Some people say that behaviorism has no place in schools. In fact, Dr. Orey goes so far as to say that psychiatrists and psychologists would say this (Laureate Education, Inc., 2008). Of course, that would be to ignore the power of the theory in the day in and day out operation of schools. Many schools rely on this school of thought to manage their discipline programs and prepare for state tests. In addition, operant conditioning is a hallmark of the Positive Behavioral Support model that so many schools have adopted.

But it is easy to see how behaviorism would be effective in managing student behavior. So what then is all the hullabaloo about when it comes to behaviorism in schools? Well, behaviorism doesn't translate well into higher level learning. Does that mean that it doesn't have a place in the classroom? The answer, in m
y mind, is a resounding yes and no.

Like anything, behaviorism when used intentionally and for specific purposes can be very effective at providing students with a way to understand some foundational concepts. When used as a way to reinforce a skill such as identification, this strategy can be effective. Take, for instance, the use of programs like Study Island for test preparation. When focusing on identification of sentence parts, a relatively low level skill, the model of immediate reinforcement can increase test scores and help students to work on memorization of factual information. This is also true for tracking effort on assignments as is presented by Pitler, Hubbell, Kuhn, and Malenoski (2007). The concept of behaviorism can also be easily applied to mathematical problems where consistent practice of a skill is beneficial when there is immediate feedback on the work of the student (Pitler et al., 2007).

In fact, the whole concept of grades as reinforcements of behavior is a tradition in education. Even when grades are substituted for proficiency levels, the idea is the same. When students spreadsheets of scores so that they can see their progress over time, they are really engaging in the concepts presented in behaviorism. The student's behavior is affected by outside factors. This is also true for the breakdown of specific skills and behavioral objectives that show up in classrooms as preparation for standardized testing. Standardized testing relies on this kind of model because authentic, product based assessments are individualized and not easily molded into a behaviorism model in the way that simple identification, knowledge level questions, and descriptions do. Smith (2000) describes this process in terms of looking at curriculum as a product.
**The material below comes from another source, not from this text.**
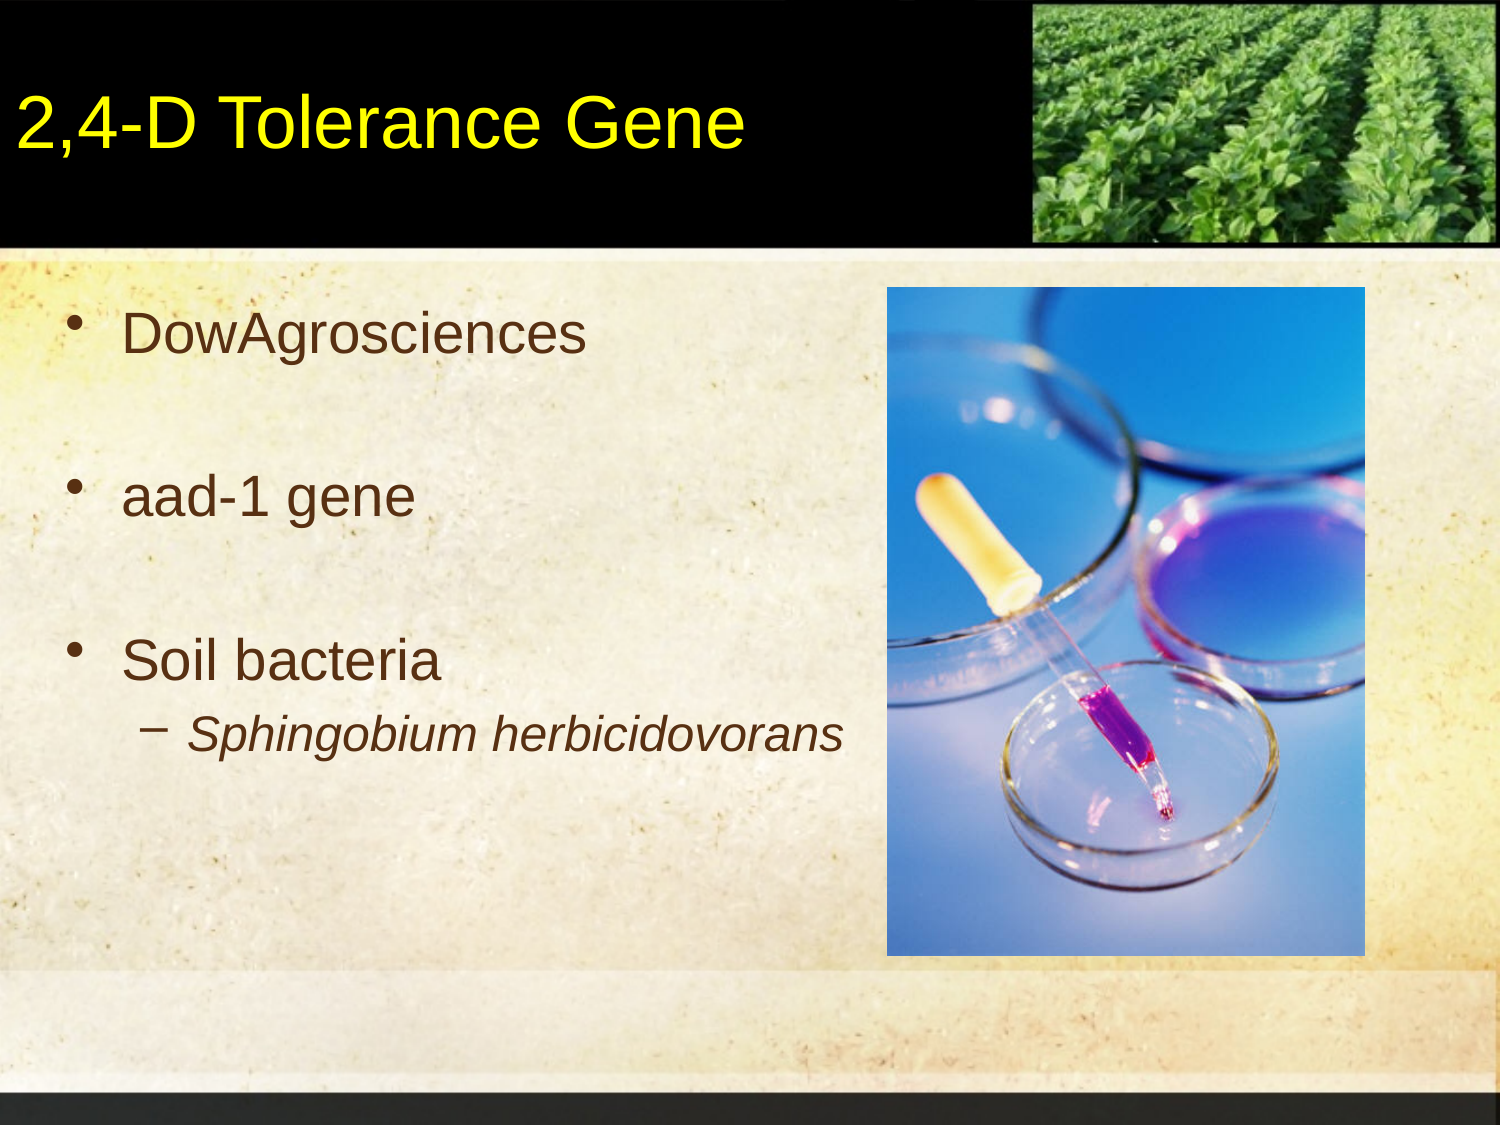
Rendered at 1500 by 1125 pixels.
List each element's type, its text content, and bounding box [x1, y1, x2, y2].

One of the biggest pitfalls of behaviorism is that it can be used as the end all be all approach to education. When this happens, as it is happening in many schools who focus simply on standardized test preparation, students are not engaged in the kinds of meaningful interactions with content or technology that could make their learning experiences truly life changing (Laureate Education, Inc., 2008). There is a place for behaviorism in the classroom and it can be used with effectiveness especially in online learning
environments with tutorials, but it must be used intentionally and with a clear purpose in order to provide a high quality learning experience for the students and the teachers. To say that behaviorism should be removed from the toolbox of educators is like saying that a metric wrench is useless for cars; what would be more appropriate would be to specify the cars that a metric wrench could be used on effectively. Just because the wrench is old it does not mean that it shouldn't be used. In some circumstances this strategy can be effective in the same way that a wrench could; it just depends on the knowledge and skill of the user.

Laureate Education, Inc. (Producer). (2008). Program four. Behaviorist Learning Theory [Motion picture]. Bridging learning theory, instruction and technology. Baltimore: Author.

Pitler, H., Hubbell, E., Kuhn, M., & Malenoski, K. (2007). Using technology with classroom instruction that works. Alexandria, VA: ASCD.

Smith, M. K. (1996, 2000) 'Curriculum theory and practice'the encyclopaedia of informal education, www.infed.org/biblio/b-curric.htm.